Depois de quilómetros no teleférico, sobrevoando águas e floresta, avistamos a estátua do Tian Tan Buda, também conhecido como o Grande Buda. Para se chegar lá, é preciso subir uma enorme escadaria. A recompensa é ficar frente a frente com uma estátua de bronze de 34 metros e, em todas as direções, ter uma paisagem até à linha do horizonte.
A estátua é recente, foi colocada no topo daquela colina da ilha de Lantau em 1993. Pertence ao mosteiro de Po Lin, que tem uma história mais longa, data do início do século xx. Para além dos visitantes que atrai, este é também um dos mais importantes centros religiosos de Hong Kong. Seja qual for o motivo da visita, é certo que se passará pelo restaurante vegetariano do mosteiro e, por um preço económico, há a possibilidade de experimentar uma refeição. Da mesma maneira, depois, vale a pena passar pela venda de sobremesas do templo.
Todos os dias, às 20h, decorre o espetáculo Sinfonia das Luzes. Os edifícios mais importantes iluminam-se ao som da música.
Há também uma vista deslumbrante para contemplar no topo do monte a que, localmente, se chama The Peak. Também chamado Pico Victória ou Monte Austin, essa varanda sobre Hong Kong mostra a península de Kowloon, do outro lado, a sua frente marítima e muitos dos edifícios subsequentes. Aos nossos pés, toda a área da Central.
Sabe bem essa oportunidade de olhar a cidade de cima, com uma mistura de melancolia e de ternura por toda a gente que, lá em baixo, parece tão pequenina, ínfima, fechada nas suas ilusões.
As possibilidades de sair à noite em Hong Kong são vastas e dependem muito daquilo que cada um procura. Ainda assim, o SoHo pode ser a opção consensual para um grupo heterogéneo. Neste caso, o nome nasce do facto de se tratar de um bairro a sul da Hollywood Road. Com uma enorme escada rolante, lanços consecutivos que parecem não terminar, chegamos a ruas de bares em todas as portas, restaurantes sofisticados com comida de todo o mundo. Há sempre gente mas é nas noites mais animadas da semana que toda esta rede de ruas, estes quarteirões, se enchem, engarrafamentos de homens e mulheres.

Perguntas a responder:
A. Indique todos os nomes que o texto sobre Hong Kong dá ao monte de onde se avista a península de Kowloon.
B. No texto sobre Hong Kong, reescreva o trecho desde "Há também uma" até "área da Central.", inclusive, substituindo "deslumbrante" por "magnífica".
Os dados que se seguem provêm de outra fonte.

Dados registados:

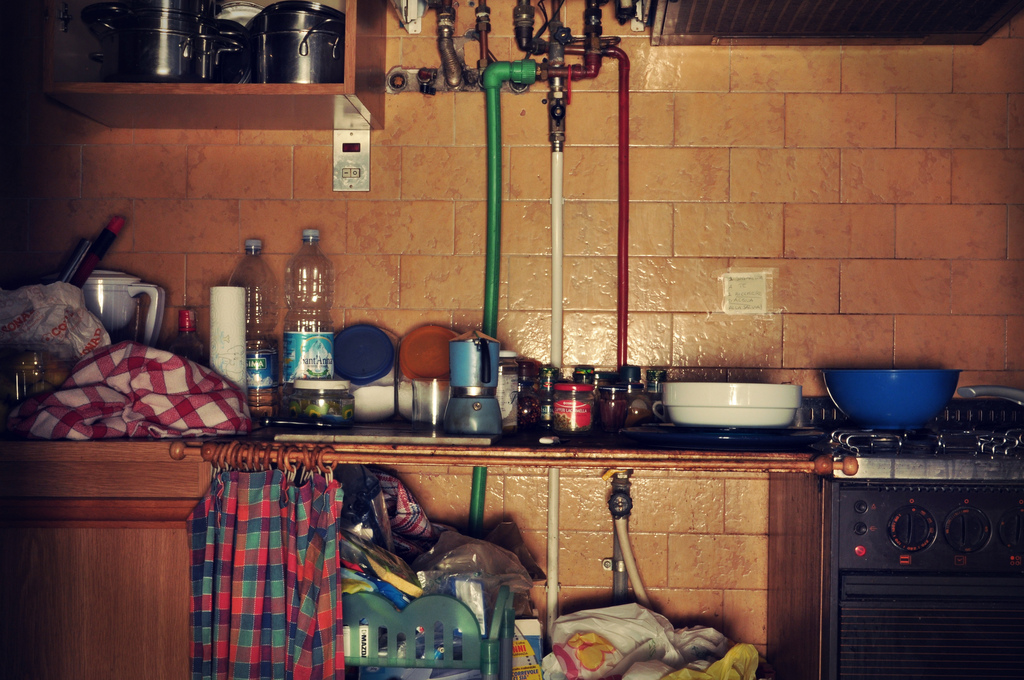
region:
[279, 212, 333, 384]
clear bottle on the counter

Respostas:
A. The Peak, Pico Victória, Monte Austin

B.
Há também uma vista magnífica para contemplar no topo do monte a que, localmente, se chama The Peak. Também chamado Pico Victória ou Monte Austin, essa varanda sobre Hong Kong mostra a península de Kowloon, do outro lado, a sua frente marítima e muitos dos edifícios subsequentes. Aos nossos pés, toda a área da Central.